From Vietnam to Germany, a visual essay proposed as a brief and subjective history of the vestiges of a communism of thought. Shot in Berlin, the film invests, in the first half part, statues such as oracles, almost incantatory which has been set up during GDR; and lingers then in a second part on posters found in China Town. Situated in Lichtenberg, a district of former East Berlin, this China Town consists of alleys of hangars without any window, within which a multitude of shops and Asian restaurants are piled up, and which the only perspective for the people would be, as exits and winsdows to the outside, those posters. An immigration dating from the East block.
— Excerpt from the press release of the exhibition Exchange of presents, a solo show by Thu-Van Tran at n.b.k. (Neue Berliner Kunstverein-DE), 2016.
06'00'' - Silent - 2013
Super 8mm film transferred in 16mm
Reversal film roll Kodak ecktachrome 100D.

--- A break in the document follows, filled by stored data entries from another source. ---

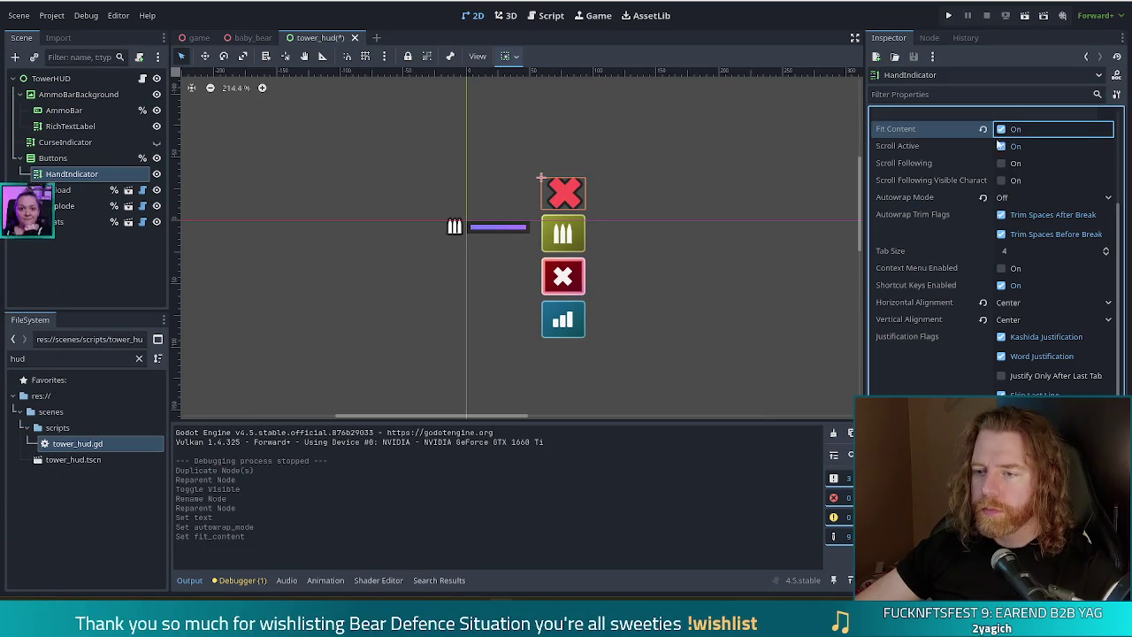
Tint HandIndicator white, adjust its size, and review the white X above the HUD buttons.
scroll(995, 248, "down", 5)
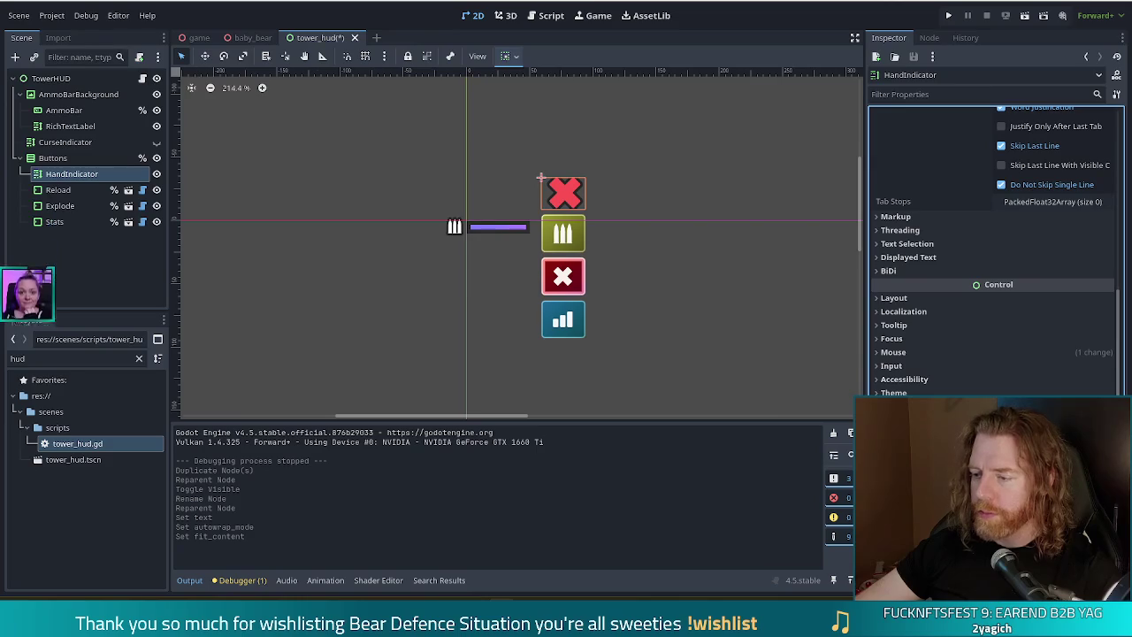
scroll(969, 286, "up", 4)
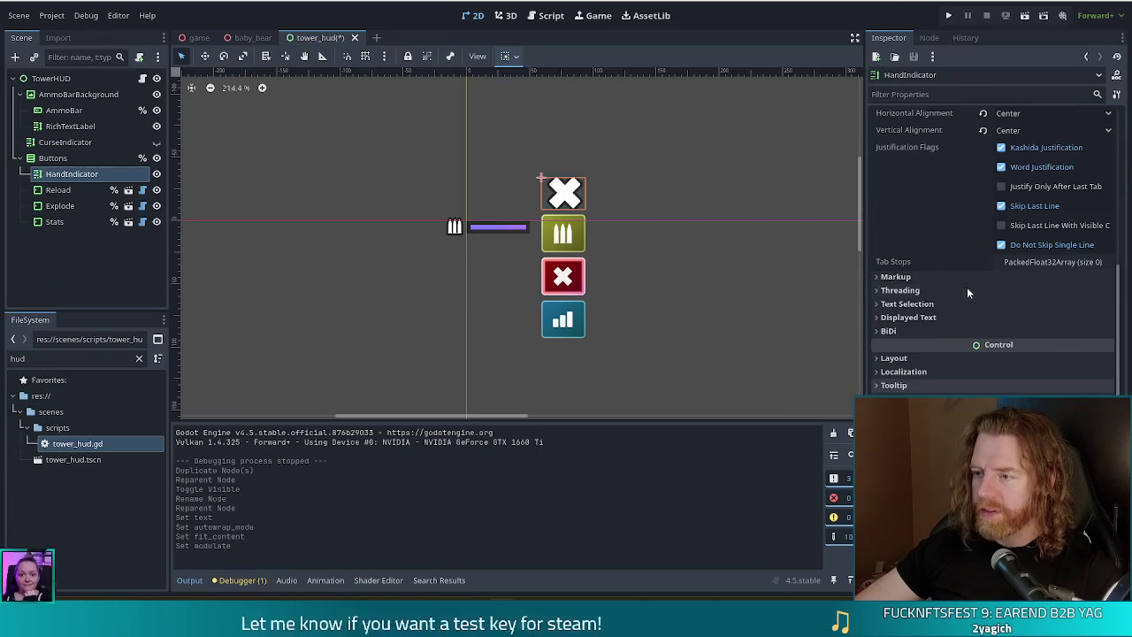
scroll(966, 287, "down", 2)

Our Lights is a film directed by Thu Van Tran in spring 2013 during a road trip through former Bosnia Herzegovina. Filming in Super 8, Thu Van Tran brings back to life an outdated technology. The intimate nature of this road movie is accentuated when one considers that the artist returned to Sarajevo and filmed places from our recent and common past. The Cyclops, light machine developed by the artist, often appears in shot, and brings into the film a notion of instability or even absurdity (this system does not enable the scene to be lit, it is rather an archetype of a source of light). Symbol of a gaze, the Cyclops illuminated, pointed light towards historical or derisory locations, in a random journey through the landscape of Eastern Europe. It is moved by the artist from site to site and becomes a character in itself, as a constant witness, a spectator of a painful past, a story that is still being reinterpreted even today. The fragility of memory is also evident in the lack of soundtrack which guarantees the artist a degree of detachment. By questioning the uniqueness of perspective through the Cyclops and its unique lighting, she challenges the perception of historical events and the European past, but without falling into cliché or miserabilism.
— Excerpt from Art Basel Statements catalog, 2013.